Many brands are locked into their color scheme for their logo, but they have plenty of room to play within their articles, posts, and other creative endeavors. Color is a large part of consumer culture, and every year, Pantone announces the color that sets the tone for the year to come. This year? “Living Coral”.
Pantone – Who? What?
Pantone is a leader in color printing primarily, but they do also have coloring agents for paint, fabric, and plastics. More importantly, they’re the Wizard of Oz for designers.
Predicting color trends is less what Pantone does, and more all at once. They are the ones who set the trend by announcing the color of the year, and designers love to use these colors, which then spawns trends in clothing and plenty of other industry thereafter.
Business and marketing is not excluded, and by using the trending colors within posts and articles, photos and more – you stand to capture a larger audience. If you’re interested to see what Pantone has done in past years and what it stood for, so were we. [view here]
Why it Matters
Maybe you’ll never wear anything from Burberry, or Prada. It doesn’t matter though, because those big brands give rise to plenty of knockoff brands which follow the trends of the first. People begin to see the color combinations so often that it conditions a response, especially among those who enjoy being trendy. Color isn’t something that advertises loudly, it works in the background and not in a way most notice or are aware of.
Consider how comfortable you are sitting in a room painted entirely the color you hate most. There are a few colors which are almost universally displeasing – apologies orange, and shades of brown and green best left undescribed.
Every year, Pantone changes the game by announcing the year’s color. Each year, the color has a political bend to it and is meant to inspire the coming year. If you’re being seen, it never hurts to be trendy.
This is a big one for image icon, Pinterest. Color trends are something they’re very great at covering thanks to their crowdsourcing, and many follow Pantone’s lead and have put together varying palettes around the coral shade.
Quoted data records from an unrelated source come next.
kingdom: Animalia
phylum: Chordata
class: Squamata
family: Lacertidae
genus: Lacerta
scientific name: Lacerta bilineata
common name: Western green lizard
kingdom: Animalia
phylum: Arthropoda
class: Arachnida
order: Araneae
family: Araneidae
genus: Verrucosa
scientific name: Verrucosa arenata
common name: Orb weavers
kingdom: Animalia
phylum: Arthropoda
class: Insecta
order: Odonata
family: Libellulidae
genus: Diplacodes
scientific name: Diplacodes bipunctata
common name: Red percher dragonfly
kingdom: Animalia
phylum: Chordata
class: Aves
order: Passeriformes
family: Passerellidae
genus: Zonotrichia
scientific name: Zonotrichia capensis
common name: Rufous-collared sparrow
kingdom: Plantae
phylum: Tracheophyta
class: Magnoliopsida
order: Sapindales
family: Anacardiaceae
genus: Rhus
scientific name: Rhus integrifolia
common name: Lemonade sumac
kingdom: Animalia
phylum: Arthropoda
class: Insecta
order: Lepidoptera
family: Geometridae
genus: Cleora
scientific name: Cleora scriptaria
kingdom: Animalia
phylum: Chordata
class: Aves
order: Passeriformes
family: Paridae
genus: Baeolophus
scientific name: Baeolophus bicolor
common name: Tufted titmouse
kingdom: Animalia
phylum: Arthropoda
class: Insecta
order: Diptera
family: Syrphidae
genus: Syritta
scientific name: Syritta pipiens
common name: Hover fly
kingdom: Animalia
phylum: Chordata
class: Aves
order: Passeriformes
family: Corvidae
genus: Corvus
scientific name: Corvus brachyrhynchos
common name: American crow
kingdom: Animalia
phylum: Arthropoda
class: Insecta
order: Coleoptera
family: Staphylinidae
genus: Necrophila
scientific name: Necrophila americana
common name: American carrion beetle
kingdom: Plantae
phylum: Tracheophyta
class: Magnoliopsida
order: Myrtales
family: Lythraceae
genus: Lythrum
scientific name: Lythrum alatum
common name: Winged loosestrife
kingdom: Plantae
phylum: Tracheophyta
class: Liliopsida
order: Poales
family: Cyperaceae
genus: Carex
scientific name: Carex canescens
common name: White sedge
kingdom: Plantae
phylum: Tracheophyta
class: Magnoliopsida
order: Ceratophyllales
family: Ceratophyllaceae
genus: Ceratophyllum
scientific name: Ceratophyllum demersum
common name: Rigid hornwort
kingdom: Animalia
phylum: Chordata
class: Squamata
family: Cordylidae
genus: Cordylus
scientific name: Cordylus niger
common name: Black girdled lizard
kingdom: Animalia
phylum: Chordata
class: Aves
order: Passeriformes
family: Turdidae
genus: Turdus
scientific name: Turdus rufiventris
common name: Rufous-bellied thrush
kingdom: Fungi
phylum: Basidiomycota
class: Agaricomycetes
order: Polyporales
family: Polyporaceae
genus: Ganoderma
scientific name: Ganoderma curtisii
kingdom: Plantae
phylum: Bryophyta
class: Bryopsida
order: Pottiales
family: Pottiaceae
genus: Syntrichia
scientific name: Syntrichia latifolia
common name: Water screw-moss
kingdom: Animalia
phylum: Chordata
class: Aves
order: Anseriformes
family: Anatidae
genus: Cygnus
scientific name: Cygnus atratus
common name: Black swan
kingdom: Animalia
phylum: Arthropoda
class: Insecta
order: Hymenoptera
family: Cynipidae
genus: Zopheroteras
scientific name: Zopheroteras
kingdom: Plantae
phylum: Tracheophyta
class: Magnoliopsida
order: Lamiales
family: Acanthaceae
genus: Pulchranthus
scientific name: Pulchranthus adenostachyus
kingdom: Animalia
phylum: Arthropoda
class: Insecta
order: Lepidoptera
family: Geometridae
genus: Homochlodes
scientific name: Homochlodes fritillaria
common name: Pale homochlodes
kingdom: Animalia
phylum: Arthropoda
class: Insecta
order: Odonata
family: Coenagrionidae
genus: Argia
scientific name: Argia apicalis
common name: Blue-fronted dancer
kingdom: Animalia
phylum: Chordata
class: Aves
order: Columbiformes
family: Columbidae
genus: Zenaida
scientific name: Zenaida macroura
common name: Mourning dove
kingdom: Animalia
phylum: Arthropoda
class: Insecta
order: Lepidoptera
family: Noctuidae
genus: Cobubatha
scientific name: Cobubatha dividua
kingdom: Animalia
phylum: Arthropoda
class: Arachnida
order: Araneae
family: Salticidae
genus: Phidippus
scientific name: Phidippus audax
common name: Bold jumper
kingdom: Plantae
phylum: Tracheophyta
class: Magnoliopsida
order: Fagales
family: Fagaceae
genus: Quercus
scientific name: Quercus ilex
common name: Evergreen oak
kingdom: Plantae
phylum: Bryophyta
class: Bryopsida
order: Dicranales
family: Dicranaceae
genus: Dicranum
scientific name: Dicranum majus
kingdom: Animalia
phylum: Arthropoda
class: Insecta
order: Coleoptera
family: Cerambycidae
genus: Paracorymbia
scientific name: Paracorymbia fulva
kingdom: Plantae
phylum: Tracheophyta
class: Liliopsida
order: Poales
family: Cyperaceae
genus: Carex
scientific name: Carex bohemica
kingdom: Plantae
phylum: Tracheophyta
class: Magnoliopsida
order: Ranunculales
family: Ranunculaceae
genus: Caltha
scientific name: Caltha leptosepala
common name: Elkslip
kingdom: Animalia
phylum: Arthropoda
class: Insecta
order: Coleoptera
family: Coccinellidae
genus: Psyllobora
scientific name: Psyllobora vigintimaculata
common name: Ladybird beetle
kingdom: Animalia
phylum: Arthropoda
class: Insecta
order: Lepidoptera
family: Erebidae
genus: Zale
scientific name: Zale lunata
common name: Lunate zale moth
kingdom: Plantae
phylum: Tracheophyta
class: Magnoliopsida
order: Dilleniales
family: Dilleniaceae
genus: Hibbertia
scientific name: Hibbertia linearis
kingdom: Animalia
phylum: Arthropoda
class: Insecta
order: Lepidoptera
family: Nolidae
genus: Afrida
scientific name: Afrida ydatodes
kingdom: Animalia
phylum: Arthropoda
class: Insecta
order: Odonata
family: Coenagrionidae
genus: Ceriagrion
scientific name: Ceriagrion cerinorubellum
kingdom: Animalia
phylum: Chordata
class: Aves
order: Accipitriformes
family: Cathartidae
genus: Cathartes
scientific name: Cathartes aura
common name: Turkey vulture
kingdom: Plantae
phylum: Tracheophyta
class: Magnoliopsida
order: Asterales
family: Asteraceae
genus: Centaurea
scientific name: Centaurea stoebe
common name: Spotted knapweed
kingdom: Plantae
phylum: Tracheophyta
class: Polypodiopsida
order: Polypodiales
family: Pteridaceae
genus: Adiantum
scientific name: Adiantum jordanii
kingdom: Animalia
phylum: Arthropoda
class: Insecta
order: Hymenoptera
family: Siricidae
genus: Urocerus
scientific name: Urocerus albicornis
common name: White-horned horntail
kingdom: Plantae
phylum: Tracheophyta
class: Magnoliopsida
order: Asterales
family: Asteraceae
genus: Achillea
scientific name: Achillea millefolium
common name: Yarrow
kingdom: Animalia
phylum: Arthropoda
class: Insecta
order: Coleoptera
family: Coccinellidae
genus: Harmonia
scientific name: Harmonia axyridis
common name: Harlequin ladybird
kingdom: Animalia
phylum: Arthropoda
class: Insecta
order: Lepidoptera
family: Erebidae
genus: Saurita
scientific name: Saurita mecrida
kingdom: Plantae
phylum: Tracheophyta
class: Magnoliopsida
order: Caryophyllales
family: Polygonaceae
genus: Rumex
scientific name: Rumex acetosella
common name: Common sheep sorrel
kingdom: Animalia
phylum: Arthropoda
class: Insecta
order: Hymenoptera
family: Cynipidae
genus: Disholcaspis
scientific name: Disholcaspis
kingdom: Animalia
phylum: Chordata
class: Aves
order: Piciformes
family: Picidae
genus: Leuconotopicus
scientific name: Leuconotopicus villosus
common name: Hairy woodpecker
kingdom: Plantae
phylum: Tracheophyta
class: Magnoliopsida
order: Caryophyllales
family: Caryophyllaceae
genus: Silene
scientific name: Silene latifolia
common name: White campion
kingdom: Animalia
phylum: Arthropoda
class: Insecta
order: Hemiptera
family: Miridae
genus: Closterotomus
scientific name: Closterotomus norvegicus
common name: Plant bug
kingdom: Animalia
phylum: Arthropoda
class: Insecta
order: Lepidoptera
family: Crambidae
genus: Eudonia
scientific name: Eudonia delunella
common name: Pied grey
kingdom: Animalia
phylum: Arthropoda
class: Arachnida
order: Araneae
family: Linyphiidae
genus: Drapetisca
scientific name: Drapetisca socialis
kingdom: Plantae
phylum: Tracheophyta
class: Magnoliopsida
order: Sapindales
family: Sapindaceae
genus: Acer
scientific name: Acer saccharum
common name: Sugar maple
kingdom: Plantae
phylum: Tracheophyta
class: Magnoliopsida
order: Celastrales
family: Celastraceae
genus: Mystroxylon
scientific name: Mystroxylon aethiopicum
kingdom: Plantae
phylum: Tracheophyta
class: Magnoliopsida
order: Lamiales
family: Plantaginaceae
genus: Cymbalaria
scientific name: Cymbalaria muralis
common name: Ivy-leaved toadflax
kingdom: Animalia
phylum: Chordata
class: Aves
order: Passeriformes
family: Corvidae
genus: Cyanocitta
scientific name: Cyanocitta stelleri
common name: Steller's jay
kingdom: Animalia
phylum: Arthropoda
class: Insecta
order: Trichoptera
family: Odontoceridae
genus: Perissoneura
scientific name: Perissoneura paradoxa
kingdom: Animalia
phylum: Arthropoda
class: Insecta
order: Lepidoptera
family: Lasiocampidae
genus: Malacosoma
There are numerous ways you can put this to use within your site and articles like using specific font colors or background colors, photos with specific color filters, title text in a trendy shade… the options you have are limited only by what you can imagine. Being trendy by using colors that are ‘hot’ seasonally, or yearly can help you capture a larger audience.
You can use Pinterest as your display board for the many uses you have for the trending color palette.
The great part about working trending colors into your marketing or advertising is that it changes with the times, which makes your brand feel fresh and exciting without having to tell people that you are, ‘fresh and exciting’! When you read, you generally read the words but don’t notice the colors you’re reading them on much unless it is hard to see, or irritating to look at.
More often, color is absorbed unconsciously as a feeling about something. Red tends to be more exciting or passionate, yellow is bright and cheerful. Green reminds people of being outside on a lazy summer day, and blue of the water and the calmness associated with it. When color is added to writing, it can help influence the reader without needing to use emojis. It’s a clever way to display your intent, without it being obvious.
Since color trends change with seasons and years, you can do the same thing and update your colors by matching them to the newest trends.
Your brand is you, and we’re not suggesting you rebrand yourself, or to paint your entire blog posts or articles in the trending colors. Use them here and there, and in combinations together that make sense. There is no need to go overboard with the color use because the whole point is for it to go seemingly unnoticed.
Don’t invest too much work or time into the new colors unless your business revolves around it, because it will change over time. Understanding how colors communicate with people is important, especially trending colors. These colors nearly imbue a person with popularity for using them in their wardrobe or company image. It all stems from the fashion designers, but that all comes from Pantone.